> [Task to carry out] Reproduce all of the rows below word for word, leaving out the pictures.

> [Dataset entries]
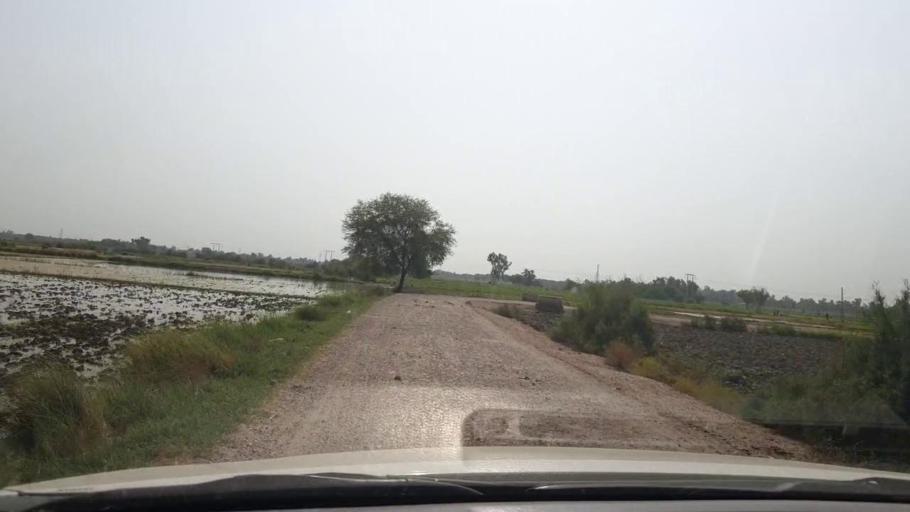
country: PK
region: Sindh
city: Shikarpur
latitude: 27.9818
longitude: 68.6735
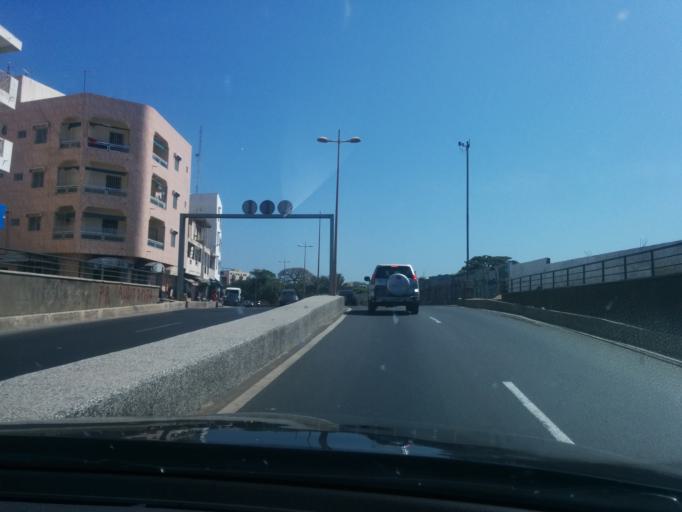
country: SN
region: Dakar
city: Dakar
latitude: 14.6767
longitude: -17.4568
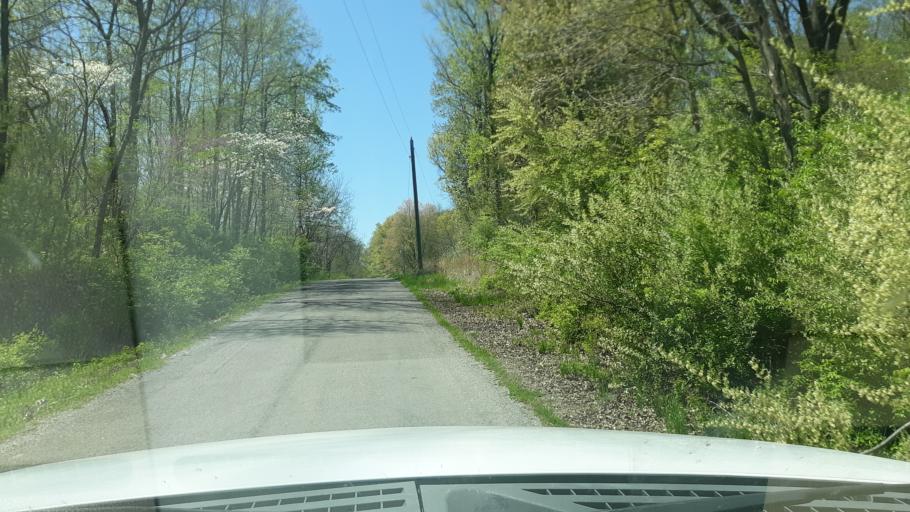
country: US
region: Illinois
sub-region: Saline County
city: Harrisburg
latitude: 37.8595
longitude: -88.6234
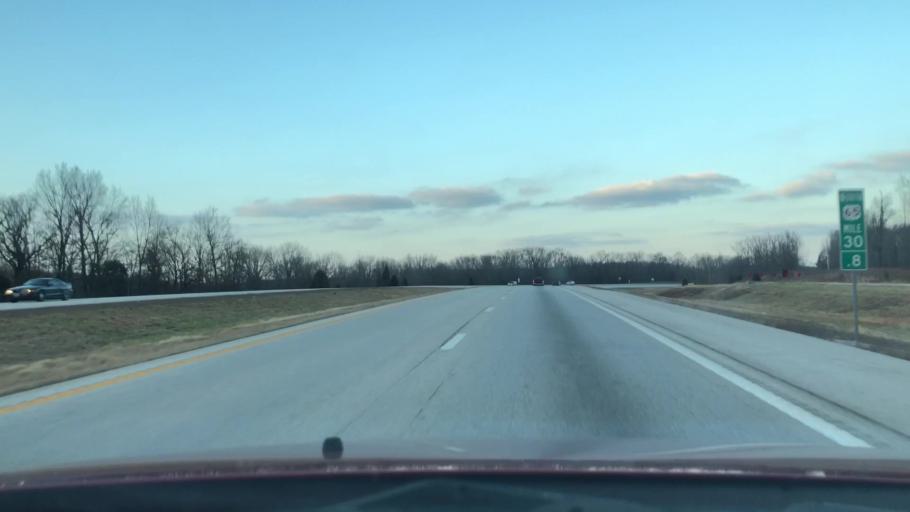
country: US
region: Missouri
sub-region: Christian County
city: Ozark
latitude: 36.9185
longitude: -93.2433
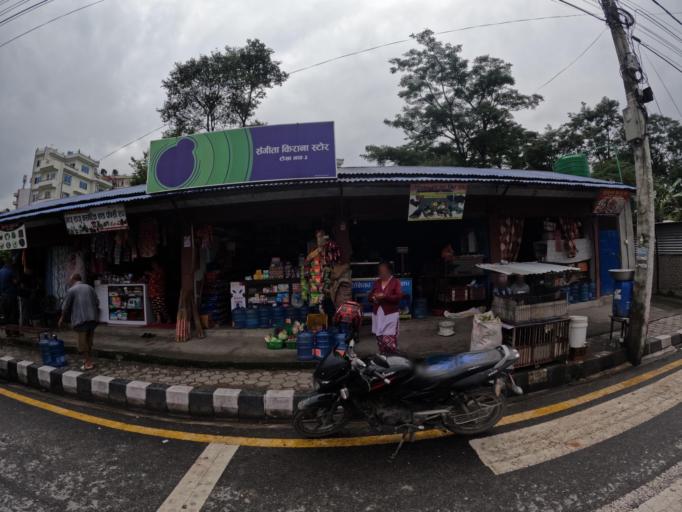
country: NP
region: Central Region
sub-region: Bagmati Zone
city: Kathmandu
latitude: 27.7588
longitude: 85.3261
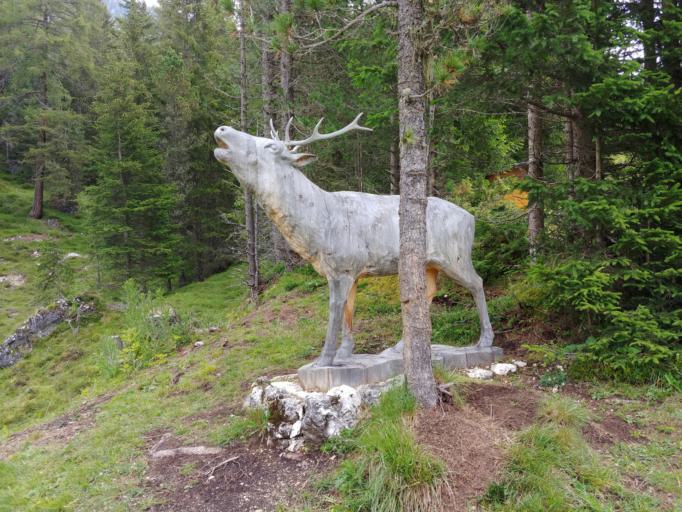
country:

> [Problem solution]
country: PK
region: Sindh
city: Shikarpur
latitude: 27.9818
longitude: 68.6735
country: SN
region: Dakar
city: Dakar
latitude: 14.6767
longitude: -17.4568
country: US
region: Illinois
sub-region: Saline County
city: Harrisburg
latitude: 37.8595
longitude: -88.6234
country: US
region: Missouri
sub-region: Christian County
city: Ozark
latitude: 36.9185
longitude: -93.2433
country: NP
region: Central Region
sub-region: Bagmati Zone
city: Kathmandu
latitude: 27.7588
longitude: 85.3261
country:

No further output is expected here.